La question se pose donc : compte tenu de la puissance d’un tel outil, quelle combinaison de système faut-il adopter pour que l’instruction publique demeure un vecteur de progrès et de liberté ? Parce qu’il surplomba le Comité d’instruction publique de l’Assemblée législative, Condorcet fut en mesure d’imposer ces solutions et proposa, pour répondre à cette question, la création d’un système d’instruction publique dirigé par une institution unique : la Société Nationale des Sciences et des Arts.
I – Les missions de la Société Nationale des Sciences et des Arts
A – Un organisme unique détaché de l’État pour superviser l’éducation
Puisque les peuples qui ont « leurs prêtres pour instituteurs ne peuvent rester libres »[5], Condorcet entend bien mettre un terme au monopole que l’Église s’est constitué sur l’école.
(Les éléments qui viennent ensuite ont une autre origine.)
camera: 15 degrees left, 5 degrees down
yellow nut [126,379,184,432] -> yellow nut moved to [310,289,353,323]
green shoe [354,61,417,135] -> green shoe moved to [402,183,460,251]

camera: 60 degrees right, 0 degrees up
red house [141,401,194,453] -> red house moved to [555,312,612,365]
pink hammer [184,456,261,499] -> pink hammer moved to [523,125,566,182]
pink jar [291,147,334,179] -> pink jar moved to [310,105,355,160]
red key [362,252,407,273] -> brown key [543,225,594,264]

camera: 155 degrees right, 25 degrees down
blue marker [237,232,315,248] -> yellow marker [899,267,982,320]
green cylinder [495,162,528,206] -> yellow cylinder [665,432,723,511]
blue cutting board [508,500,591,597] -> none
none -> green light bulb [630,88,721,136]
La tâche est on ne peut plus ambitieuse puisque sortir les ecclésiastiques du système scolaire revient, en cette fin de XVIIIe siècle, à repartir de zéro. Une ardeur audacieuse mais nécessaire car, pour Condorcet, non seulement la mainmise des religieux sur les consciences est préjudiciable au perfectionnement des sciences mais, surtout, le tandem Église-Monarchie forme un couple politique : qu’elle le veuille ou non, l’Église s’attribue un rôle politique et permet la survie du système social inégalitaire grâce à un enseignement conforme à sa théologie.
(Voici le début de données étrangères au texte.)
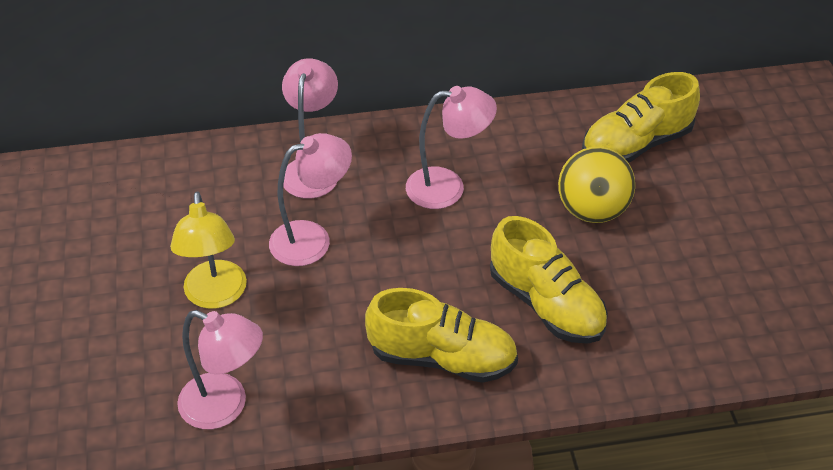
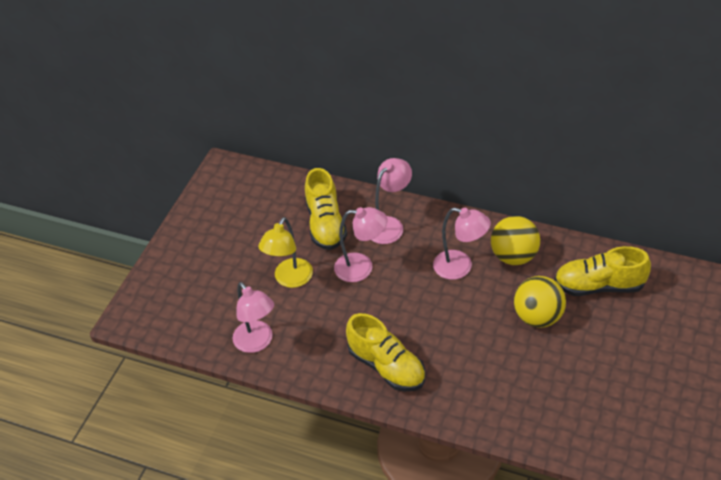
camera: 35 degrees right, 0 degrees up
yellow shoe [490,216,608,344] -> yellow shoe moved to [305,168,347,250]
none -> yellow ball [491,216,540,265]

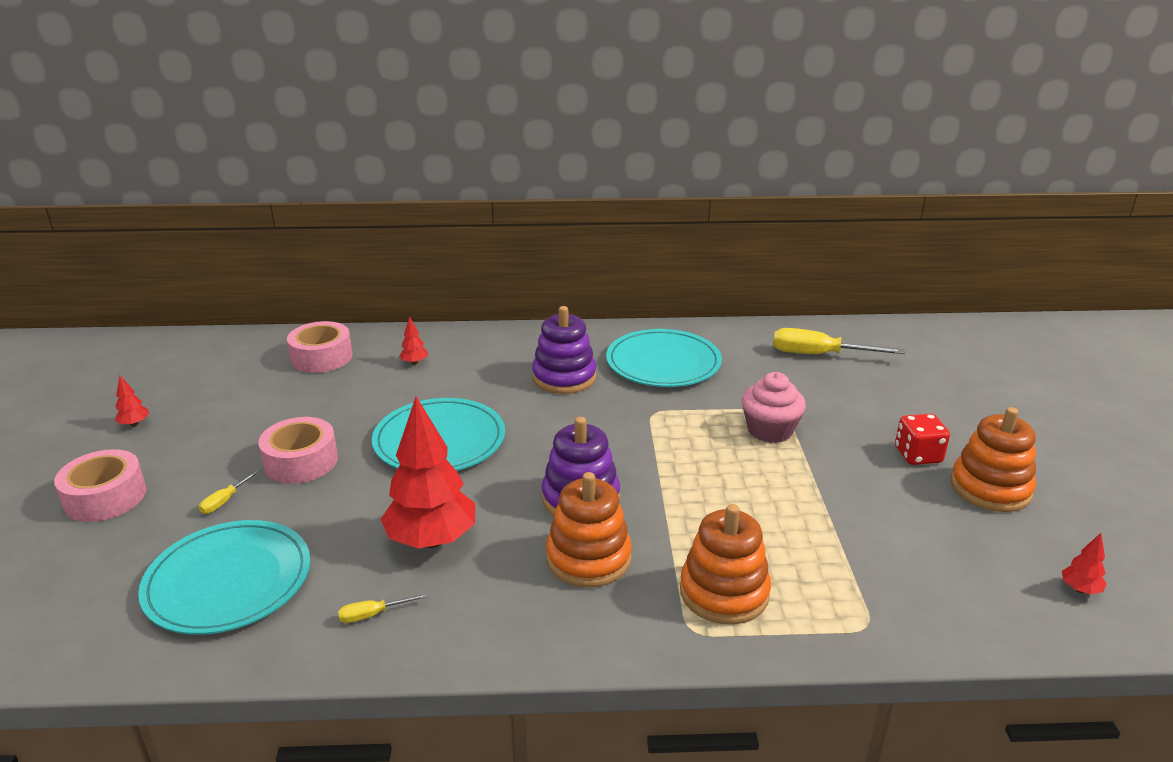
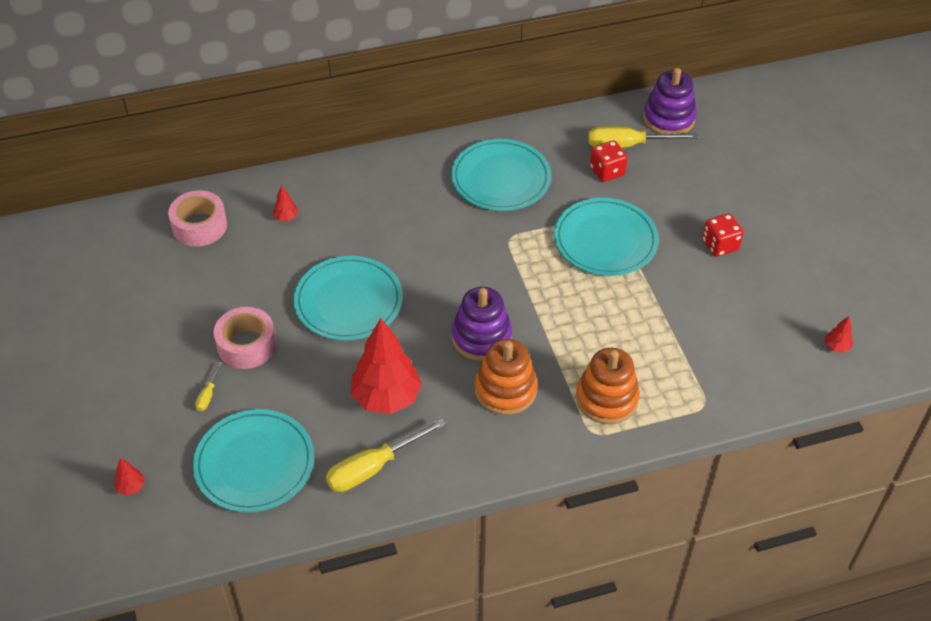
camera: 15 degrees left, 20 degrees up
pink tape [54,449,147,522] -> none
red tree [115,375,149,427] -> red tree moved to [114,458,144,496]
yellow screwdriver [338,593,428,623] -> yellow screwdriver [326,419,446,492], size x2.14
purple stacking toy [532,306,597,394] -> purple stacking toy moved to [643,68,697,134]
pink cupcake [742,372,806,443] -> turquoise plate [554,198,659,276]
orange stacking toy [951,407,1036,512] -> none
none -> red dice [590,140,628,182]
Afin (de) d’élever un peuple libre, l’indépendance du système éducatif n’est pas négociable[6] ; par conséquent il convient donc de délivrer la société de ce que Condorcet pointe du doigt comme la cause de tous les malheurs d’un peuple : la manipulation du savoir par une minorité de clercs et de politiques. Plus que de vaincre l’Église en particulier, il s’agit de libérer l’humanité – notamment les plus démunis[7] – d’un parasitisme moral et intellectuel qui l’entrave depuis la nuit des temps[8]. Plus globalement, la liberté serait mise en péril si d’aventure l’éducation était mise au service d’un projet politique autre que celui de l’émancipation des consciences. De ce point de vue, rien n’est plus éloigné de la vision condorcétienne en matière d’éducation que le modèle promu par le pasteur Rabaut Saint-Etienne dans son Projet d’éducation nationale[9]. À l’enthousiasme patriotique et quasi-mystique du député de l’Aude, Condorcet oppose le rationalisme scientifique et, surtout, il propose un modèle détaché de l’État, de toute interférence politique ou idéologique[10].
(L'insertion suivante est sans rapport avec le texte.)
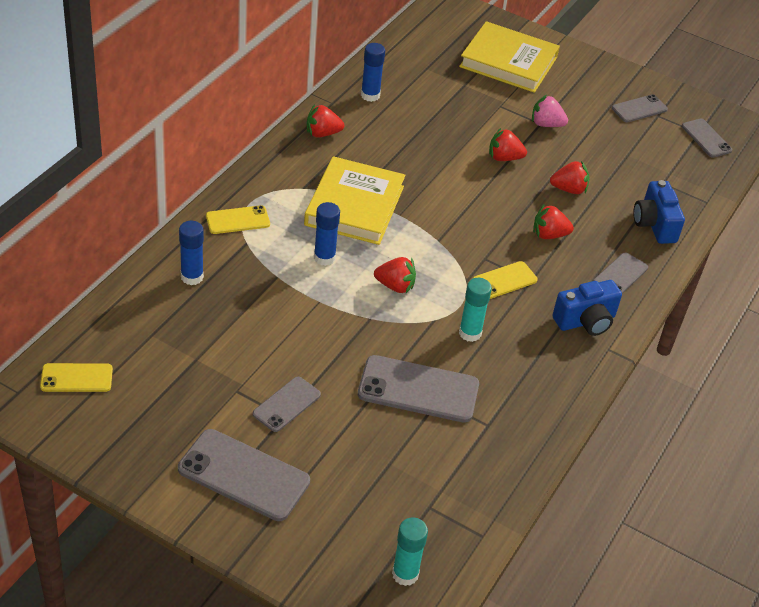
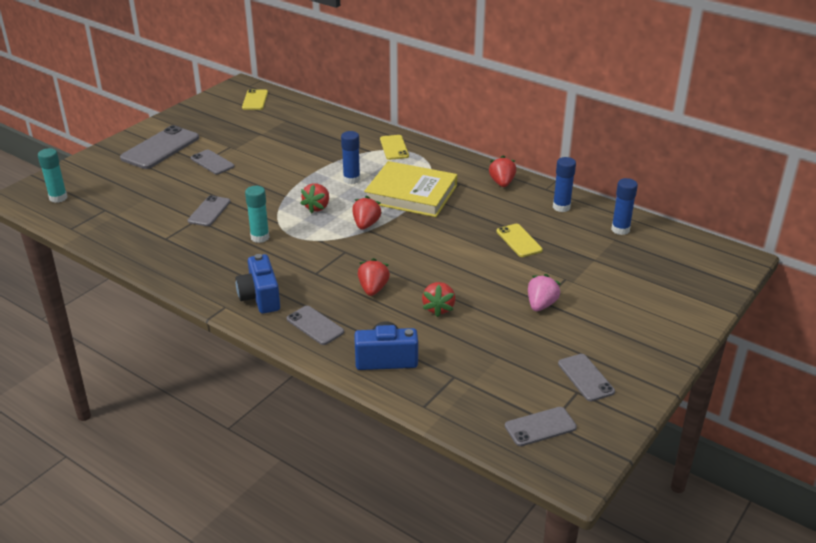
camera: 100 degrees right, 10 degrees down
blue glue stick [179,221,204,285] -> blue glue stick moved to [611,178,638,235]
grey phone [358,355,479,423] -> grey phone [188,195,230,226], size x0.58
yellow book [459,21,560,93] -> none
yellow phone [473,261,538,299] -> yellow phone moved to [497,224,543,257]
red strawberry [489,128,527,161] -> red strawberry moved to [352,196,382,230]

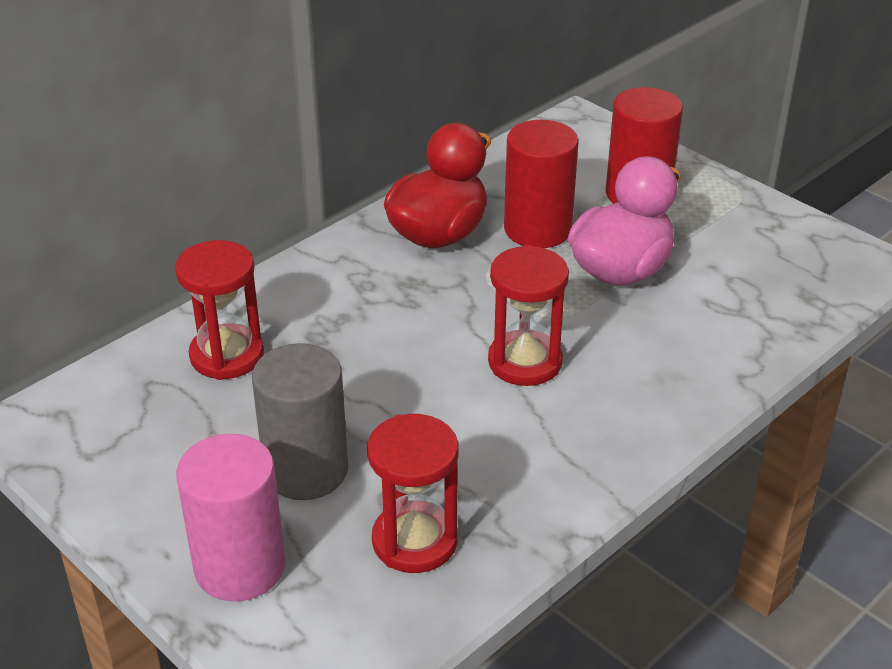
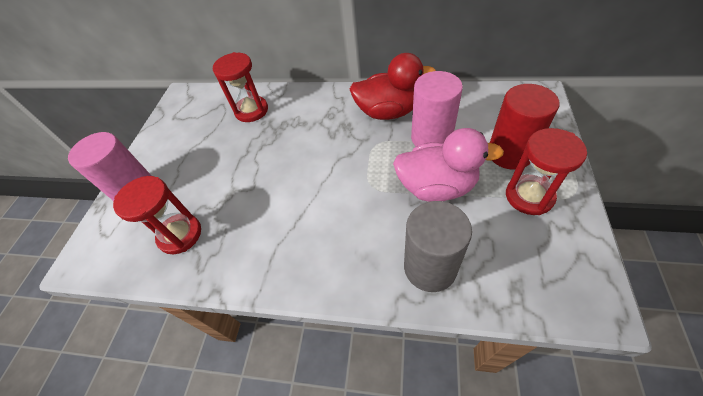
camera: 60 degrees right, 15 degrees up
grey cylinder [252,343,348,500] -> grey cylinder moved to [404,201,472,292]
red hourglass [488,245,569,386] -> red hourglass moved to [506,128,587,215]
red cylinder [504,120,579,248] -> pink cylinder [411,71,463,146]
La Société Nationale des Sciences et des Arts est une solution logique si l’on cherche à éviter une mainmise du pouvoir politique sur les esprits tout en évitant une anarchie dans l’éducation et la recherche scientifique qui serait préjudiciable à la marche en avant de l’humanité. Homme d’ordre, Condorcet n’adhère pas à un angélisme libertarien ou crypto-anarchiste qui bannirait l’idée même d’autorité en matière scientifique ou éducationnelle. Bien qu’il réduise le rôle de l’État au décaissement[11], Condorcet arrête la nécessité d’organiser le système éducatif de manière pyramidale avec, à son sommet, un organe unique présidant aux destinées de l’éducation des citoyens. Ici, la filiation avec son mentor Turgot est des plus limpides. En effet, dès 1775, ce dernier, dans son Mémoire au Roi sur les municipalités, sur la hiérarchie qu’on pourrait établir entre elles et sur les services que le gouvernement pourrait en tirer, déplore que l’organisation d’un système éducatif efficace, tout en étant le sujet le plus crucial pour le devenir d’un royaume, soit si peu réfléchi et, in fine, abandonné à l’irrationalité[12].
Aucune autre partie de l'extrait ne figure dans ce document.